Forgive From the Heart

            “As I walked out the door toward the gate that would lead to my freedom, I knew if I didn’t leave my bitterness and hatred behind, I’d still be in prison.” ~ Nelson Mandela

            An incredible statement from an incredible man and an important principle that our nation would do well to adopt if it ever hopes to experience healing and unity.

            Some of you may be aware that when Mandela was released from prison after spending 27 years as a political prisoner and won the election in South Africa in 1994, there were many pressuring him to take revenge  for the travesty of Apartheid. Instead, he chose the path of forgiveness and reconciliation. How vastly different the outcome could have been! 

            He followed in the footsteps of other great individuals who faced similar situations, most notably Gandhi and Lincoln. Perhaps you are aware that when the American Civil War ended, many Northerners called for the punishment of the South and wanted to send troops into the southern states to establish a military presence to keep the former rebels in line. Instead, Lincoln pursued forgiveness and reconciliation announcing, “With malice toward none, with charity for all, with firmness in the right as God gives us to see the right, let us strive on to finish the work we are in to bind up the nation’s wounds…to do all which may achieve and cherish a just and lasting peace among ourselves and with all nations.” What might our country look like today had he not chosen the path he did?

            Fascinatingly, the Treaty of Versailles after WWI stands in stark contrast to Lincoln’s approach. It was intended to be a peace agreement between the Allies and the Germans. Largely, it was a vehicle for revenge. The treaty created political discontent and economic chaos in Germany and opened the door for a monstrous dictator and World War II. What would have happened had forgiveness and reconciliation been pursued? How different was the outcome of WW2 since forgiveness and reconciliation were the policy toward both Germany and Japan! 

            It is my observation that our country is at a critical point in its history and it must choose between revenge or forgiveness and reconciliation. In each of the cases mentioned above, the faults and failures of former generations were not excused. Focusing on the past, however, would not be part of the solution moving forward.

            I am so glad that God does not dwell upon my past, nor seek to make me pay, or suffer for my sins. He is all about forgiveness and reconciliation. This is the message of Jesus Christ and the Cross. It is not a stretch to say that He was the source of inspiration for the likes of Mandela, Lincoln, and Gandhi.  

            In Christ, God has forgiven us of our pasts. He will never bring it up again. As a matter of fact, The Bible says He has forgotten about it. His focus is on our relationship now and into the future. He invites us to follow His example with all our human relationships. To do otherwise means to live with perpetual disdain and conflict. We will only succeed in tearing each other apart and our nation and world as well. Everyone, everywhere, would do well to revisit Jesus’ following parable:

            “Therefore, the kingdom of heaven is like a king who wanted to settle accounts with his servants. As he began the settlement, a man who owed him ten thousand bags of gold[h] was brought to him. Since he was not able to pay, the master ordered that he and his wife and his children and all that he had be sold to repay the debt.

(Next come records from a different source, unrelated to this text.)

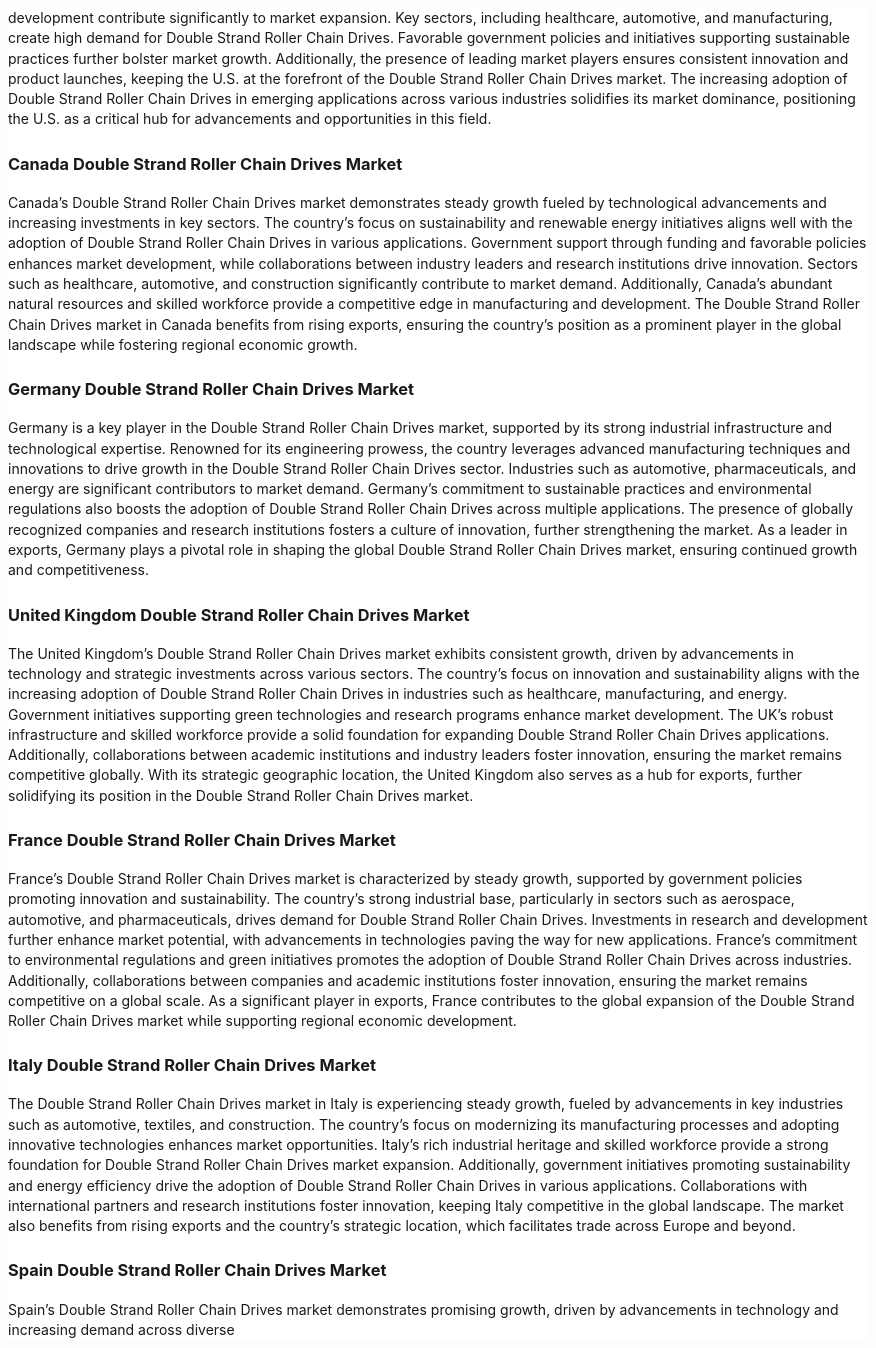 development contribute significantly to market expansion. Key sectors, including healthcare, automotive, and manufacturing, create high demand for Double Strand Roller Chain Drives. Favorable government policies and initiatives supporting sustainable practices further bolster market growth. Additionally, the presence of leading market players ensures consistent innovation and product launches, keeping the U.S. at the forefront of the Double Strand Roller Chain Drives market. The increasing adoption of Double Strand Roller Chain Drives in emerging applications across various industries solidifies its market dominance, positioning the U.S. as a critical hub for advancements and opportunities in this field.</p><h3>Canada Double Strand Roller Chain Drives Market</h3><p>Canada&rsquo;s Double Strand Roller Chain Drives market demonstrates steady growth fueled by technological advancements and increasing investments in key sectors. The country&rsquo;s focus on sustainability and renewable energy initiatives aligns well with the adoption of Double Strand Roller Chain Drives in various applications. Government support through funding and favorable policies enhances market development, while collaborations between industry leaders and research institutions drive innovation. Sectors such as healthcare, automotive, and construction significantly contribute to market demand. Additionally, Canada&rsquo;s abundant natural resources and skilled workforce provide a competitive edge in manufacturing and development. The Double Strand Roller Chain Drives market in Canada benefits from rising exports, ensuring the country&rsquo;s position as a prominent player in the global landscape while fostering regional economic growth.</p><h3>Germany Double Strand Roller Chain Drives Market</h3><p>Germany is a key player in the Double Strand Roller Chain Drives market, supported by its strong industrial infrastructure and technological expertise. Renowned for its engineering prowess, the country leverages advanced manufacturing techniques and innovations to drive growth in the Double Strand Roller Chain Drives sector. Industries such as automotive, pharmaceuticals, and energy are significant contributors to market demand. Germany&rsquo;s commitment to sustainable practices and environmental regulations also boosts the adoption of Double Strand Roller Chain Drives across multiple applications. The presence of globally recognized companies and research institutions fosters a culture of innovation, further strengthening the market. As a leader in exports, Germany plays a pivotal role in shaping the global Double Strand Roller Chain Drives market, ensuring continued growth and competitiveness.</p><h3>United Kingdom Double Strand Roller Chain Drives Market</h3><p>The United Kingdom&rsquo;s Double Strand Roller Chain Drives market exhibits consistent growth, driven by advancements in technology and strategic investments across various sectors. The country&rsquo;s focus on innovation and sustainability aligns with the increasing adoption of Double Strand Roller Chain Drives in industries such as healthcare, manufacturing, and energy. Government initiatives supporting green technologies and research programs enhance market development. The UK&rsquo;s robust infrastructure and skilled workforce provide a solid foundation for expanding Double Strand Roller Chain Drives applications. Additionally, collaborations between academic institutions and industry leaders foster innovation, ensuring the market remains competitive globally. With its strategic geographic location, the United Kingdom also serves as a hub for exports, further solidifying its position in the Double Strand Roller Chain Drives market.</p><h3>France Double Strand Roller Chain Drives Market</h3><p>France&rsquo;s Double Strand Roller Chain Drives market is characterized by steady growth, supported by government policies promoting innovation and sustainability. The country&rsquo;s strong industrial base, particularly in sectors such as aerospace, automotive, and pharmaceuticals, drives demand for Double Strand Roller Chain Drives. Investments in research and development further enhance market potential, with advancements in technologies paving the way for new applications. France&rsquo;s commitment to environmental regulations and green initiatives promotes the adoption of Double Strand Roller Chain Drives across industries. Additionally, collaborations between companies and academic institutions foster innovation, ensuring the market remains competitive on a global scale. As a significant player in exports, France contributes to the global expansion of the Double Strand Roller Chain Drives market while supporting regional economic development.</p><h3>Italy Double Strand Roller Chain Drives Market</h3><p>The Double Strand Roller Chain Drives market in Italy is experiencing steady growth, fueled by advancements in key industries such as automotive, textiles, and construction. The country&rsquo;s focus on modernizing its manufacturing processes and adopting innovative technologies enhances market opportunities. Italy&rsquo;s rich industrial heritage and skilled workforce provide a strong foundation for Double Strand Roller Chain Drives market expansion. Additionally, government initiatives promoting sustainability and energy efficiency drive the adoption of Double Strand Roller Chain Drives in various applications. Collaborations with international partners and research institutions foster innovation, keeping Italy competitive in the global landscape. The market also benefits from rising exports and the country&rsquo;s strategic location, which facilitates trade across Europe and beyond.</p><h3>Spain Double Strand Roller Chain Drives Market</h3><p>Spain&rsquo;s Double Strand Roller Chain Drives market demonstrates promising growth, driven by advancements in technology and increasing demand across diverse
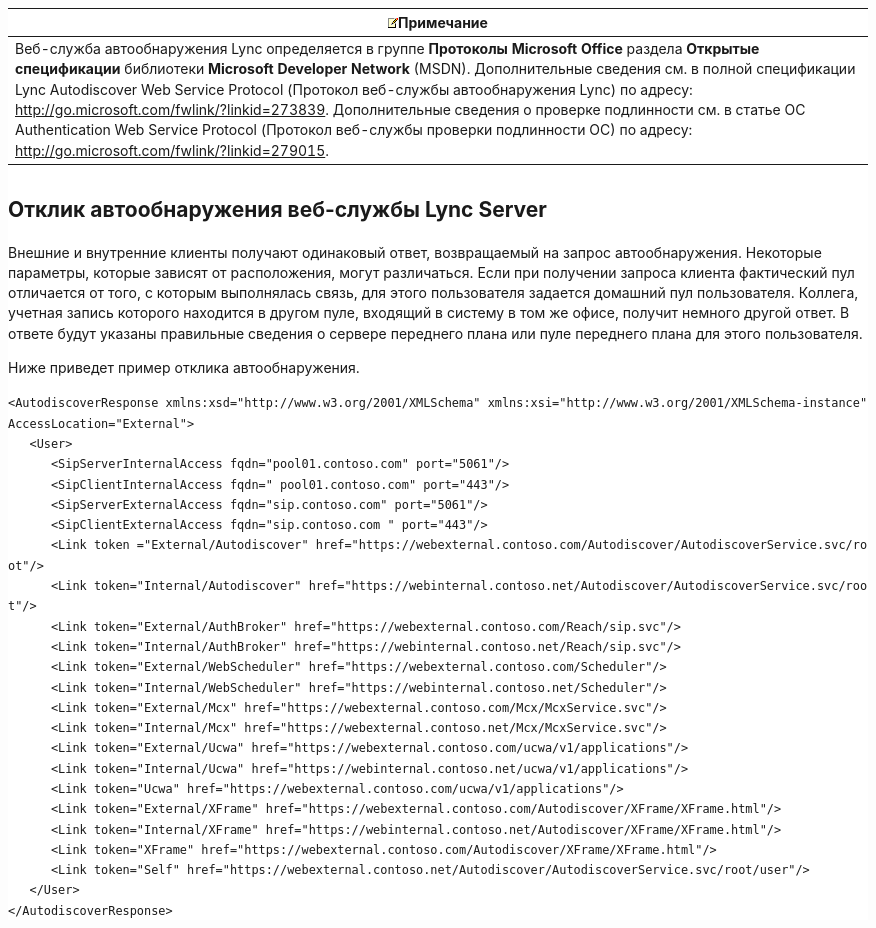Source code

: 
<table>
<thead>
<tr class="header">
<th><img src="images/Gg398412.note(OCS.15).gif" title="note" alt="note" />Примечание</th>
</tr>
</thead>
<tbody>
<tr class="odd">
<td>Веб-служба автообнаружения Lync определяется в группе <strong>Протоколы Microsoft Office</strong> раздела <strong>Открытые спецификации</strong> библиотеки <strong>Microsoft Developer Network</strong> (MSDN). Дополнительные сведения см. в полной спецификации Lync Autodiscover Web Service Protocol (Протокол веб-службы автообнаружения Lync) по адресу: <a href="http://go.microsoft.com/fwlink/?linkid=273839" class="uri">http://go.microsoft.com/fwlink/?linkid=273839</a>. Дополнительные сведения о проверке подлинности см. в статье OC Authentication Web Service Protocol (Протокол веб-службы проверки подлинности OC) по адресу: <a href="http://go.microsoft.com/fwlink/?linkid=279015" class="uri">http://go.microsoft.com/fwlink/?linkid=279015</a>.</td>
</tr>
</tbody>
</table>


## Отклик автообнаружения веб-службы Lync Server

Внешние и внутренние клиенты получают одинаковый ответ, возвращаемый на запрос автообнаружения. Некоторые параметры, которые зависят от расположения, могут различаться. Если при получении запроса клиента фактический пул отличается от того, с которым выполнялась связь, для этого пользователя задается домашний пул пользователя. Коллега, учетная запись которого находится в другом пуле, входящий в систему в том же офисе, получит немного другой ответ. В ответе будут указаны правильные сведения о сервере переднего плана или пуле переднего плана для этого пользователя.

Ниже приведет пример отклика автообнаружения.

    <AutodiscoverResponse xmlns:xsd="http://www.w3.org/2001/XMLSchema" xmlns:xsi="http://www.w3.org/2001/XMLSchema-instance" AccessLocation="External">
       <User>
          <SipServerInternalAccess fqdn="pool01.contoso.com" port="5061"/>
          <SipClientInternalAccess fqdn=" pool01.contoso.com" port="443"/>
          <SipServerExternalAccess fqdn="sip.contoso.com" port="5061"/>
          <SipClientExternalAccess fqdn="sip.contoso.com " port="443"/>
          <Link token ="External/Autodiscover" href="https://webexternal.contoso.com/Autodiscover/AutodiscoverService.svc/root"/>
          <Link token="Internal/Autodiscover" href="https://webinternal.contoso.net/Autodiscover/AutodiscoverService.svc/root"/>
          <Link token="External/AuthBroker" href="https://webexternal.contoso.com/Reach/sip.svc"/>
          <Link token="Internal/AuthBroker" href="https://webinternal.contoso.net/Reach/sip.svc"/>
          <Link token="External/WebScheduler" href="https://webexternal.contoso.com/Scheduler"/>
          <Link token="Internal/WebScheduler" href="https://webinternal.contoso.net/Scheduler"/>
          <Link token="External/Mcx" href="https://webexternal.contoso.com/Mcx/McxService.svc"/>
          <Link token="Internal/Mcx" href="https://webexternal.contoso.net/Mcx/McxService.svc"/>
          <Link token="External/Ucwa" href="https://webexternal.contoso.com/ucwa/v1/applications"/>
          <Link token="Internal/Ucwa" href="https://webinternal.contoso.net/ucwa/v1/applications"/>
          <Link token="Ucwa" href="https://webexternal.contoso.com/ucwa/v1/applications"/>
          <Link token="External/XFrame" href="https://webexternal.contoso.com/Autodiscover/XFrame/XFrame.html"/>
          <Link token="Internal/XFrame" href="https://webinternal.contoso.net/Autodiscover/XFrame/XFrame.html"/>
          <Link token="XFrame" href="https://webexternal.contoso.com/Autodiscover/XFrame/XFrame.html"/>
          <Link token="Self" href="https://webexternal.contoso.net/Autodiscover/AutodiscoverService.svc/root/user"/>
       </User>
    </AutodiscoverResponse>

            “At this the servant fell on his knees before him. ‘Be patient with me,’ he begged, ‘and I will pay back everything.’ The servant’s master took pity on him, canceled the debt and let him go.


            “But when that servant went out, he found one of his fellow servants who owed him a hundred silver coins. He grabbed him and began to choke him. ‘Pay back what you owe me!’ he demanded.


            “His fellow servant fell to his knees and begged him, ‘Be patient with me, and I will pay it back.’


            “But he refused. Instead, he went off and had the man thrown into prison until he could pay the debt. When the other servants saw what had happened, they were outraged and went and told their master everything that had happened.


            “Then the master called the servant in. ‘You wicked servant,’ he said, ‘I canceled all that debt of yours because you begged me to. Shouldn’t you have had mercy on your fellow servant just as I had on you?’ In anger his master handed him over to the jailers to be tortured, until he should pay back all he owed.


            “This is how my heavenly Father will treat each of you unless you forgive your brother or sister from your heart.”